Por Everardo Maciel
São recorrentes as queixas contra a complexidade do sistema tributário, sem que se discuta a complexidade dos fatos econômicos e jurídicos que a informam.
Uma queixa frequente é o número de tributos, o que pretexta propostas de fusão, como a do Imposto de Renda das Pessoas Jurídicas (IRPJ) com a Contribuição Social sobre o Lucro Líquido (CSLL) ou a do PIS com a Cofins.
As legislações do IRPJ e da CSLL, tanto quanto as do PIS e da Cofins, são praticamente iguais, não sendo razoável apontar como complexidade a emissão de documentos de arrecadação por um programa de computador.
A distinção se dá no campo das destinações, envolvendo a partilha de receitas com Estados e Municípios e a vinculação a orçamentos específicos, como o da seguridade social ou do seguro-desemprego.
As simplórias propostas de fusão implicam conflitos no âmbito do federalismo fiscal e do financiamento das políticas sociais, matérias de elevada sensibilidade política. Isso em nada afeta as obrigações dos contribuintes.
Outra queixa é contra a complexidade das legislações. Tomemos como exemplo preços de transferência.

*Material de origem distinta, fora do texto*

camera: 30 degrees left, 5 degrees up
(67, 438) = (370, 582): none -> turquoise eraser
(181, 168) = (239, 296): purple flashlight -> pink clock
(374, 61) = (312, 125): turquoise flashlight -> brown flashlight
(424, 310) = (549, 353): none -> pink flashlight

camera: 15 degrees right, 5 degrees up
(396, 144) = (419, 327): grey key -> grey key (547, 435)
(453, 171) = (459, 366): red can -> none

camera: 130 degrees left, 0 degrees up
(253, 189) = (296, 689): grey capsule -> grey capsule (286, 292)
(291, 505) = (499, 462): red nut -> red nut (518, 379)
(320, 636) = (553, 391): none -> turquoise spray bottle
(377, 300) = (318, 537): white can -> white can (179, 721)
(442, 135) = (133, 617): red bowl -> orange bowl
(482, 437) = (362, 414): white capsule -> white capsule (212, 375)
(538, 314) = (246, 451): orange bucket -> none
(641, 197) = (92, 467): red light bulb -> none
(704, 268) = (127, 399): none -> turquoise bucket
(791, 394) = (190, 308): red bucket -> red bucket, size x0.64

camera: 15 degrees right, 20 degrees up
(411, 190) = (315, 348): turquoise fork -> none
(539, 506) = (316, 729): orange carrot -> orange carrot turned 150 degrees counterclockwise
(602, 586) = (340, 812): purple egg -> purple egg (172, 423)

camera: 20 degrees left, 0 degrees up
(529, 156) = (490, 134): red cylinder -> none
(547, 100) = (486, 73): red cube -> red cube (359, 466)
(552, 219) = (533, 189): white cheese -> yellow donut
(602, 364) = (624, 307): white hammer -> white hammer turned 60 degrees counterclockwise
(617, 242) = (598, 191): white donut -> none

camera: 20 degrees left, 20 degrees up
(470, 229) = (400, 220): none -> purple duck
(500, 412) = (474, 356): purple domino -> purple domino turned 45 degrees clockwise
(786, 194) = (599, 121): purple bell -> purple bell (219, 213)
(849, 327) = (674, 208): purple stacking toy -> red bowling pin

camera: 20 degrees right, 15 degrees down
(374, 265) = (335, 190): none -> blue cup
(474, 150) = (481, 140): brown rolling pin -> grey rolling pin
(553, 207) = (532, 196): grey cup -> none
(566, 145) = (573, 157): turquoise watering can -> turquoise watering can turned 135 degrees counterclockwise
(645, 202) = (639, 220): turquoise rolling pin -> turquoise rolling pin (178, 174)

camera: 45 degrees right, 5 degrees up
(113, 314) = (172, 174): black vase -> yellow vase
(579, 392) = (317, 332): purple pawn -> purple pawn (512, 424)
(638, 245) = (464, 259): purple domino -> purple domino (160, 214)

Em comparação com outros países, notadamente os que orbitam na zona de influência da OCDE, Brasil tem a mais pragmática e simples legislação sobre preços de transferência. Ainda assim, ela só é acessível aos especialistas.
Preços de transferência, entretanto, constituem tema da mais elevada importância em um mundo globalizado. Demandam, por isso mesmo, disciplinamento.
Sem lugar a dúvidas, há conceitos na legislação tributária brasileira que reclamam aperfeiçoamento, a exemplo de receita bruta, indenização, substituição tributária, responsabilidade dos sócios, planejamento tributário abusivo, etc.
Esse aperfeiçoamento se resolve com a edição de novas normas, precedida por uma percuciente discussão das deficiências conceituais.
A essas deficiências juntam-se peculiares controvérsias, como a relativa à pejotização.
Se existe alguma impropriedade na constituição de pessoas jurídicas, que sejam revistas as regras tributárias e societárias aplicáveis.
Clareza das normas é um dever do Estado que se deduz do princípio constitucional da moralidade administrativa. O que não cabe é ficar maldizendo o fenômeno sem examinar sua pertinência ou apontar soluções.
Há, todavia, uma agenda oculta nas críticas à pejotização. Trata-se da potencial arrecadação da contribuição sindical de pessoas físicas que financiava os sindicatos.
Com a reforma trabalhista, é muito provável que diminua a pressão; com a indispensável reforma previdenciária seguramente desaparecerá.
Poucos percebem que a presumida complexidade está, sobretudo, no anacrônico processo tributário, que sequer dispõe de normas gerais.
O anacronismo se revela na falta de integração entre os processos administrativos e judiciais, na delicada compatibilização entre o sistema tributário constitucional e o controle difuso de constitucionalidade, e na execução judicial da dívida ativa.
São temas que exigem uma acurada reflexão por parte de especialistas, o que contrasta com nossa histórica indisposição de examinar minuciosamente os problemas. É mais fácil e charmoso propor novos modelos tributários com mágicas soluções.
Subscrevo o que disse, em 2017 no seminário “Fronteiras do Pensamento”, escritor israelita Amós Oz, recém-falecido: “… Penso que a nova tentação do demônio, nos dias de hoje, é o simplismo…Não acredito em salvação e sim em soluções concretas passo a passo”.
A complexidade também reside no malfadado burocratismo tributário, cuja remoção enfrentará grandes obstáculos, fundados em dissimulados exercícios de poder.
Reformas devem ser concebidas a partir de problemas e não de proclamações principistas.
Como assinalou o economista Gustavo Franco (Correio Braziliense, 18.12.17): “a primeira reforma é transformar a ideia de reforma em rotina. O governo deve promover dinamismo e inovação todas as horas do dia, e não episodicamente em “reformas” que supostamente “encerram” os problemas”.